### YOUR OBJECTIVE
Transcribe the stretch of entries below from the line with "left knee: (382, 548, 10)" through the line with "right hip: (481, 394, 5)", exactly and with both ends included; leave out all other lines.

### THE DATA
:::

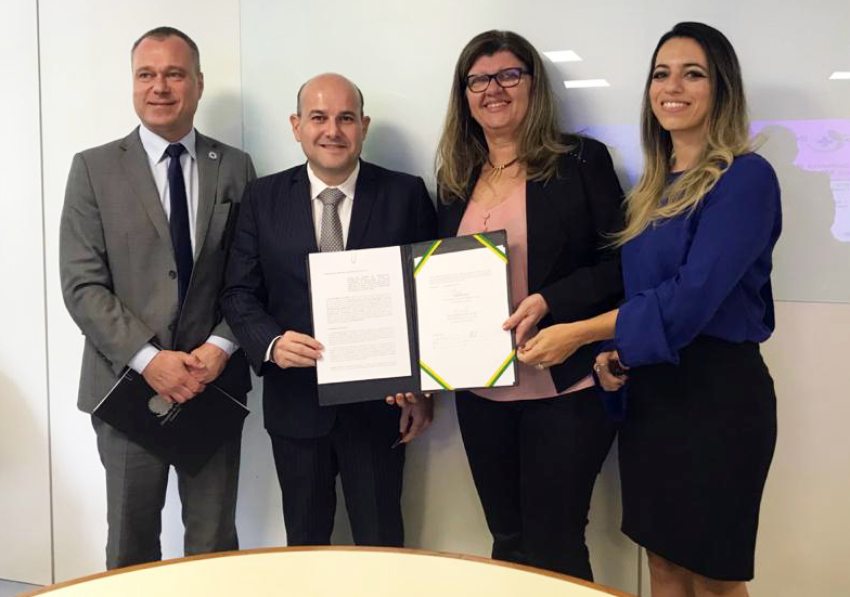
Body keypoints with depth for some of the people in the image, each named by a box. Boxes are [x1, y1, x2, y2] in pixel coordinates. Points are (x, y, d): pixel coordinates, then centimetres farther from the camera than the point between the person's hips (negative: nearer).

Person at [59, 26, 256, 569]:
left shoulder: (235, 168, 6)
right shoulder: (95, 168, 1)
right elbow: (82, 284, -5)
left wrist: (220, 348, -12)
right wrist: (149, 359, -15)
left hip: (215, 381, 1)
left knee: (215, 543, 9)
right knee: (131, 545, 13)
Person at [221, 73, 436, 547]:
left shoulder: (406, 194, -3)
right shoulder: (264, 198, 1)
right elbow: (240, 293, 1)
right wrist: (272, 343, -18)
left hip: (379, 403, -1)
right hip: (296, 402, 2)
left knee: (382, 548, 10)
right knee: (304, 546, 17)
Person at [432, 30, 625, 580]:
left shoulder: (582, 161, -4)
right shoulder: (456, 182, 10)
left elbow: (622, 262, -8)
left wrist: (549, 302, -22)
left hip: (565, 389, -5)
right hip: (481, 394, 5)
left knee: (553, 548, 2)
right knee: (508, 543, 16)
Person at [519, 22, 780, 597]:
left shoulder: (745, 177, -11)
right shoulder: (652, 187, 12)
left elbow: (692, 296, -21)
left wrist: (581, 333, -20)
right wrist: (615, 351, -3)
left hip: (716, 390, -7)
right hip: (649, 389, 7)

:::

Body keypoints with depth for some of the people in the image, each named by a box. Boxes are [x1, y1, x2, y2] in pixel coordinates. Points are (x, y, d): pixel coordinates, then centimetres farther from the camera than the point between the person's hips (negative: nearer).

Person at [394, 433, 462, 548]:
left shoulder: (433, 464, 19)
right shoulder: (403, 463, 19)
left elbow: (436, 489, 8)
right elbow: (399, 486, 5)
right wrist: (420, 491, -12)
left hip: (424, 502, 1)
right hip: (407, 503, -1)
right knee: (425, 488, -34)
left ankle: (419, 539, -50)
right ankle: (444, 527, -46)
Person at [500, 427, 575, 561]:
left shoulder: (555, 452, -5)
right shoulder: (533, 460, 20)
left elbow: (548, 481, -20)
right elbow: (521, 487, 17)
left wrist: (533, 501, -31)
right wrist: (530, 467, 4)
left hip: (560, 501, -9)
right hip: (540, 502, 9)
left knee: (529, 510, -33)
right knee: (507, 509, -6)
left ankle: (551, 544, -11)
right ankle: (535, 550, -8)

:::

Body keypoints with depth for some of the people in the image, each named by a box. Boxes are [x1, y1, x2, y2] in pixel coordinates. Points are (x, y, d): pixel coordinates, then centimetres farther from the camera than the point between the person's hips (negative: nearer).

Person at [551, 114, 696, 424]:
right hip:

:::

### SOLVED PROBLEM
left knee: (382, 548, 10)
right knee: (304, 546, 17)
Person at [432, 30, 625, 580]:
left shoulder: (582, 161, -4)
right shoulder: (456, 182, 10)
left elbow: (622, 262, -8)
left wrist: (549, 302, -22)
left hip: (565, 389, -5)
right hip: (481, 394, 5)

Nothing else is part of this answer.